Subject: [The Simple Life]
John A. Smith
Caribbean Compass Article

John Smith · Carriacou MermaidNot long ago while enjoying an "eighth" of rum with a flat Coke and no ice in a small rum shop adjacent to an upscale restaurant, a tourist approached the bar and asked for a diet Coke. "None here," I said, "Life is too short to diet."

"I'd like to be as thin as you are," he said, then immediately asked me, "What do you do for a living?"

The fella did not ask me how I got by. He did not ask me if perhaps there might be a bit of sacrifice required to live what appeared to him, while now on vacation, to be the good life in paradise. He wanted the advantages, the security and the accoutrements of his American lifestyle—plus he wanted to know the joys of "the simple life."

I own and live aboard a homemade (rough, not crude) wooden sailing vessel of some 20 tons displacement, and have been aboard this particular vessel for 22 years. Prior to this vessel I have owned four others and, except for living in the Swedish cemetery in St. Barths after being shipwrecked in 1975, I have lived aboard a vessel since 1968.

My boats have never had engines, refrigerators or marine toilets. I do not have boat insurance, life insurance or a pension plan. I do not own a car, have a drivers' license, own a house or any land. I do not have a bank balance because I have never had a bank account. I do not have a TV, a VCR, a microwave, shower, Jacuzzi or for that matter running water.
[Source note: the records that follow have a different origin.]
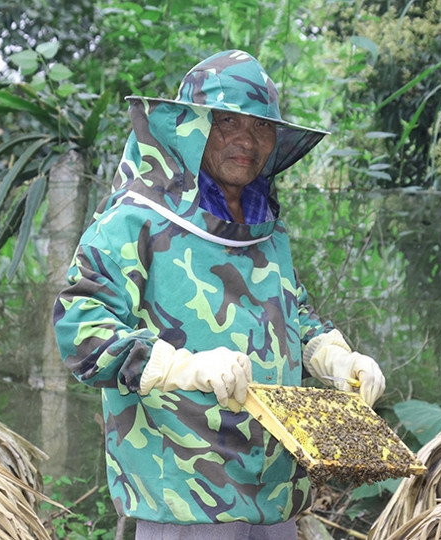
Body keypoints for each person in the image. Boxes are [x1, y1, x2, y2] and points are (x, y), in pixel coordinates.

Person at [52, 49, 386, 539]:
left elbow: (295, 313)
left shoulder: (265, 229)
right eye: (227, 121)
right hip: (184, 501)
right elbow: (80, 328)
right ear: (189, 127)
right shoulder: (136, 218)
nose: (246, 140)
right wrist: (181, 367)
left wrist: (336, 358)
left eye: (261, 127)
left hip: (275, 496)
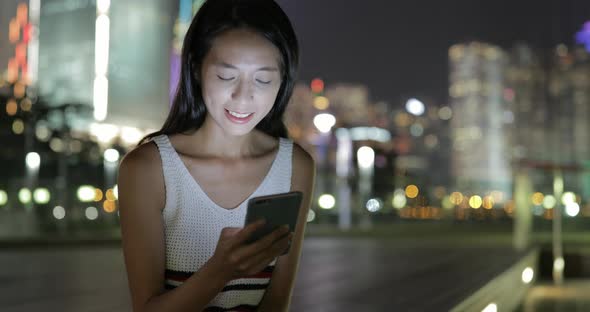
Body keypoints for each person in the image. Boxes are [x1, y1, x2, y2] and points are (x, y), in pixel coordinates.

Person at [117, 0, 315, 311]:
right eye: (226, 77)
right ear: (196, 68)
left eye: (262, 80)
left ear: (283, 80)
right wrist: (221, 270)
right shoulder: (149, 168)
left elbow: (276, 304)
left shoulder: (294, 167)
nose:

But I am very mobile and have frequently spent over 250 days a year engaged in my favorite activities—fishing and sailing. I have no major health problems (tap wood) or ulcers; I have all my teeth and all my hair. Plenty of hair. I do drink, occasionally to excess, but not frequently. I smoke about one pack of cigarettes a week and most of the time I am barefoot. Except for shorts, shirts and hats, clothes are not very important.

Right now mangoes, avocados and bananas are ripe and this morning at the government market I bought eight avocados, six mangoes, ten bananas, sixteen passion fruit and a dozen limes for less than US$6. I regularly purchase fresh jack-fish for US$1 a pound. (I do have to clean and cook them myself.) I never tire of fresh vegetables, fruit and fish. I rarely eat meat or ice-cream, go to restaurants or smoke Cuban cigars.

But I did not take the time to explain all that to this particular tourist, knowing that it was not what he really wanted to hear. So I told him I ran machine guns and drugs, and he seemed relieved—his pre-conceptions and prejudices had proved well founded. He believed somehow that only by either being "immoral" or by tying myself to his particular work ethic could I exist as the free man standing before him.